No afirmo, dicho sea de paso, que los seres humanos sean ni buenos ni agresivos
por necesidad biológica innata. Es evidente que tanto la generosidad como la
violencia laten en el interior de nuestra naturaleza porque, sin ninguna duda,
las perpetuamos a ambas. Sólo formulo una declaración estructural: que la
estabilidad social domina casi en todo momento, y debe estar basada en una
frecuencia netamente superior (aunque trágicamente ignorada) de actos bondadosos;
y que la bondad, por lo tanto, es nuestra respuesta habitual y predilecta en la
inmensa mayoría de las ocasiones.
Por favor, no interprete
el lector este ensayo como una iniciativa pretensiosa inscrita en la estúpida
tradición, ¿me atreveré a decirlo?, de apología académica liberal de la
crueldad humana, y tampoco como una tentativa insulsa y traída por los pelos de
hacer parecer buenos a los seres humanos en este mundo colmado de aflicción.
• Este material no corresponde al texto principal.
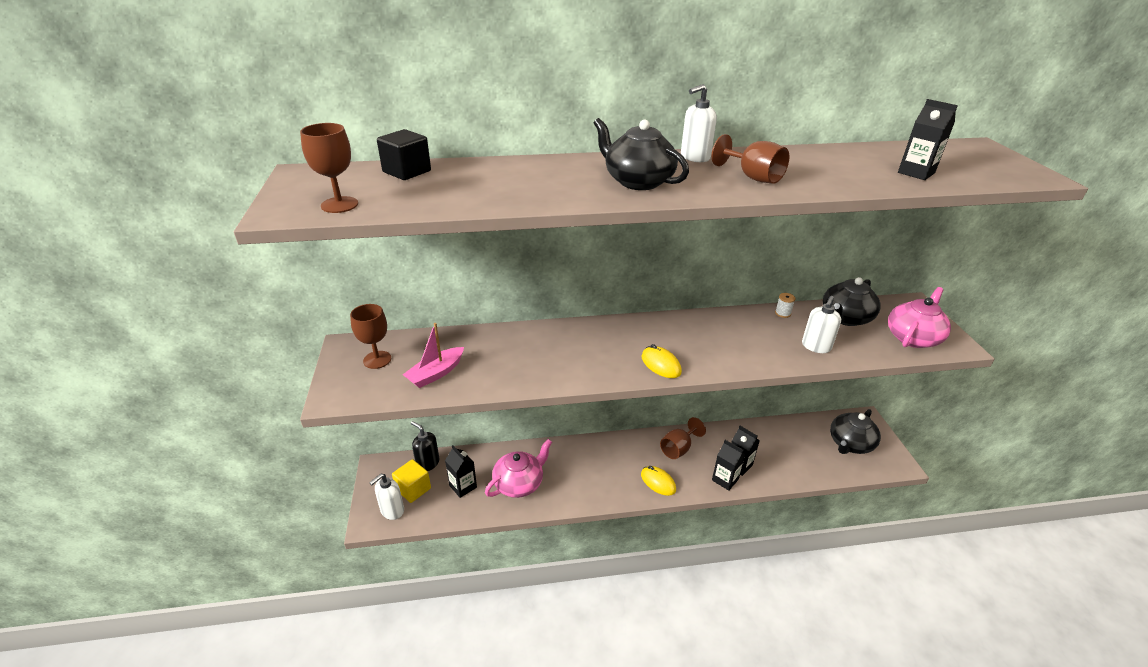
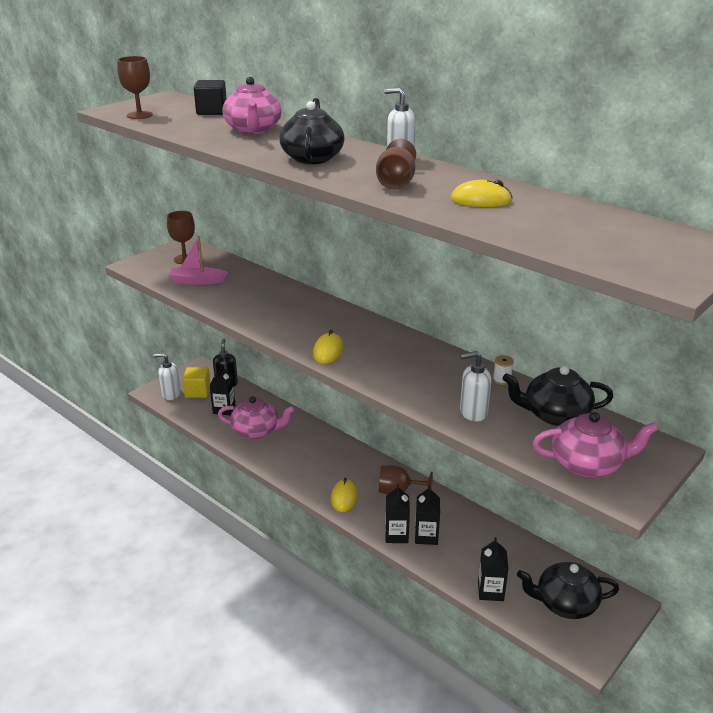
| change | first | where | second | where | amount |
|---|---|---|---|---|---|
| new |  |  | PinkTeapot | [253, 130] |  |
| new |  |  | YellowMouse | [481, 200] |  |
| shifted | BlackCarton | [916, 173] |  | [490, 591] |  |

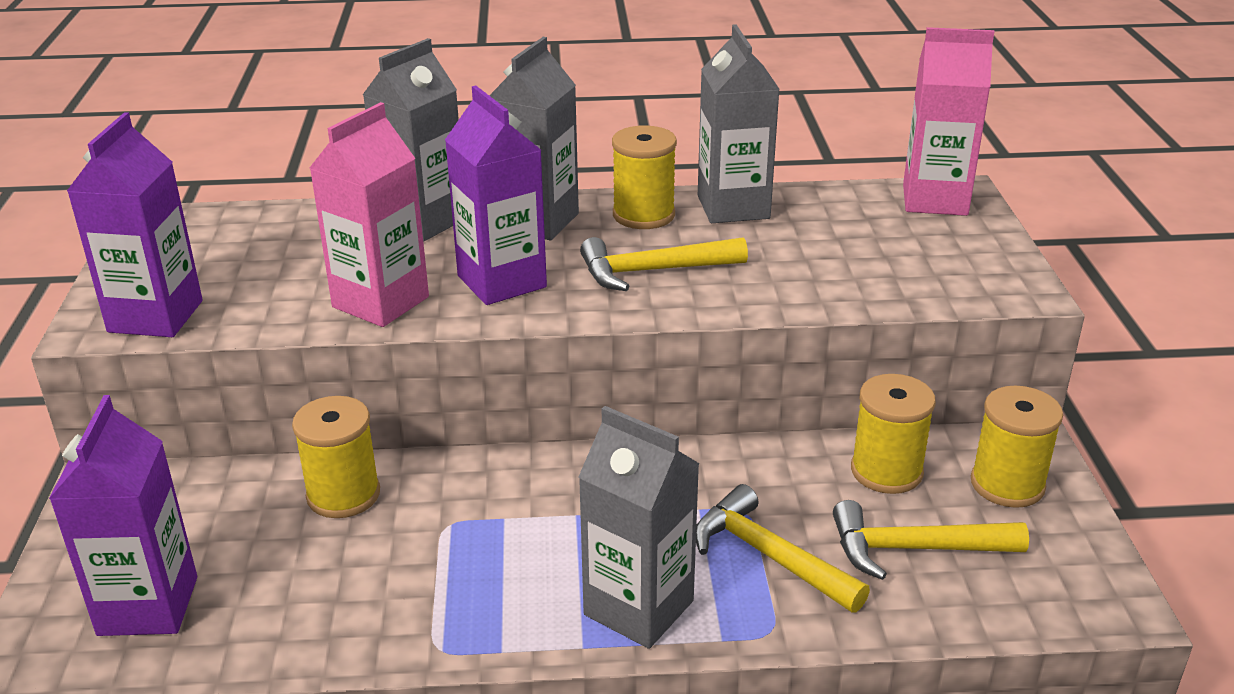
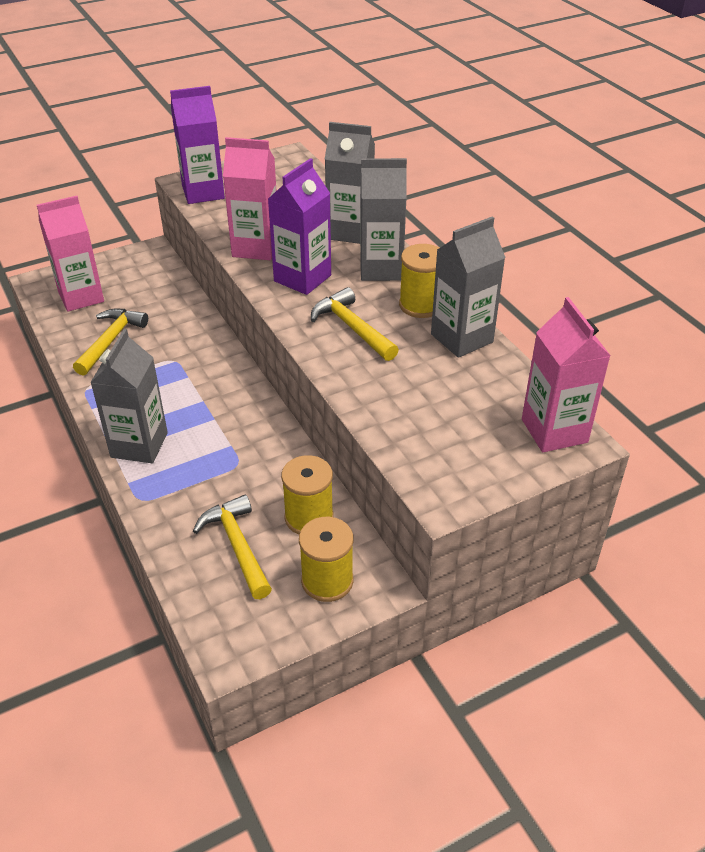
| change | first | where | second | where | amount |
|---|---|---|---|---|---|
| gone | YellowSpool | [343, 495] |  |  |  |
| shifted | YellowHammer | [769, 556] |  | [111, 341] |  |
| repainted | PurpleCarton | [148, 606] | PinkCarton | [81, 297] |  |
Éste no es un ensayo sobre el optimismo; en un ensayo sobre la tragedia. Si
pensara que los seres humanos son malos por naturaleza, simplemente lo diría,
qué diablos. Tenemos lo que nos merecemos, o lo que la evolución nos ha legado.
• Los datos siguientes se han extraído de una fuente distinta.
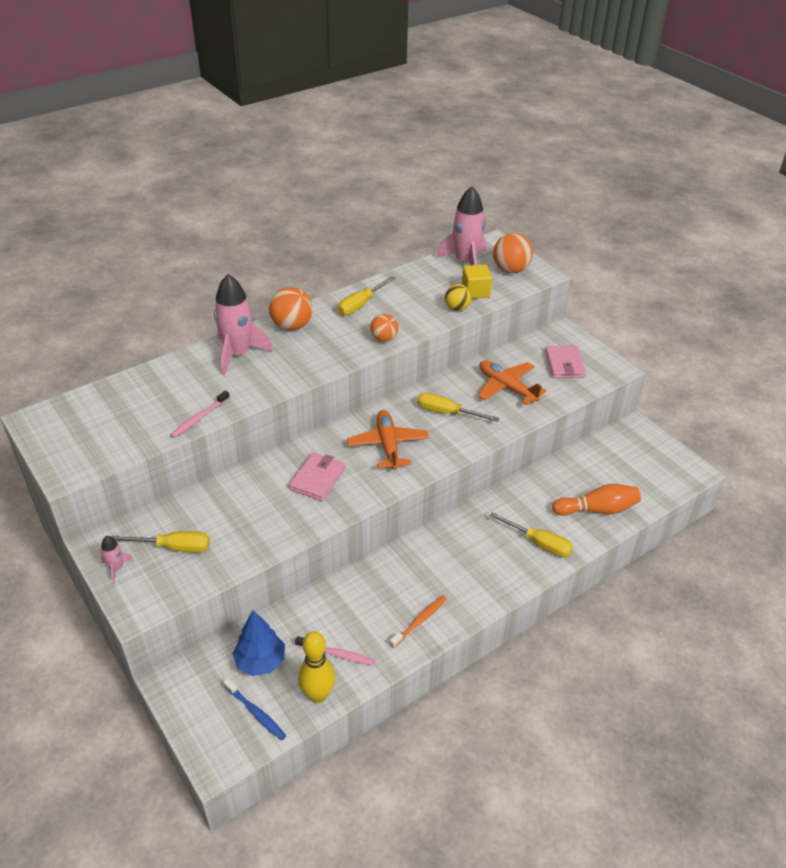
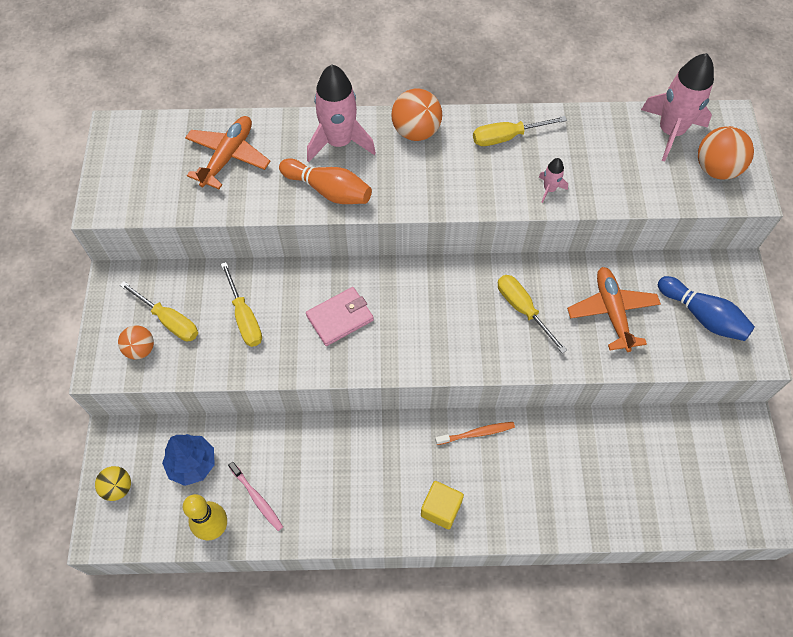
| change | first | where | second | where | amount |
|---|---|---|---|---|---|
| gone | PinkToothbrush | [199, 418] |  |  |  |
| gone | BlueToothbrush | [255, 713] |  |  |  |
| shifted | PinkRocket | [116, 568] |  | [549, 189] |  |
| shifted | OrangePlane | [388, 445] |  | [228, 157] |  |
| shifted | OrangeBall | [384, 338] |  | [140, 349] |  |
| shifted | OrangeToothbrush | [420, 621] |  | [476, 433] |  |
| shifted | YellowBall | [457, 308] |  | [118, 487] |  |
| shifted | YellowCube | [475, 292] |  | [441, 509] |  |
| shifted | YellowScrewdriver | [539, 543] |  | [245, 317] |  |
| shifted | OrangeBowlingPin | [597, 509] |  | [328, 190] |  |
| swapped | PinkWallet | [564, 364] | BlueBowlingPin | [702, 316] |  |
Pero el núcleo de la naturaleza humana arraiga en diez mil actos cotidianos de
bondad que definen nuestro día a día. ¿Puede haber algo más trágico que la
paradoja estructural de que este Everest de bondad esté colocado boca abajo
sobre su cumbre puntiaguda, y de que pueda ser derribado con tanta facilidad
por esporádicos acontecimientos contrarios a nuestra naturaleza cotidiana, y de
que sean estos acontecimientos los que forjen nuestra historia? En un sentido
profundo, no tenemos lo que nos merecemos.
La solución a nuestra
desgracias no estriba en superar nuestra «naturaleza», sino en romper la «gran
asimetría» y permitir que nuestras tendencias ordinarias asuman el control de
nuestra vidas. Ahora bien, ¿cómo podemos tomar lo cotidiano y sentarlo en el asiento
del conductor de la historia?
Fuente: Gould, S. J. (2006), Ocho cerditos, Crítica, Barcelona.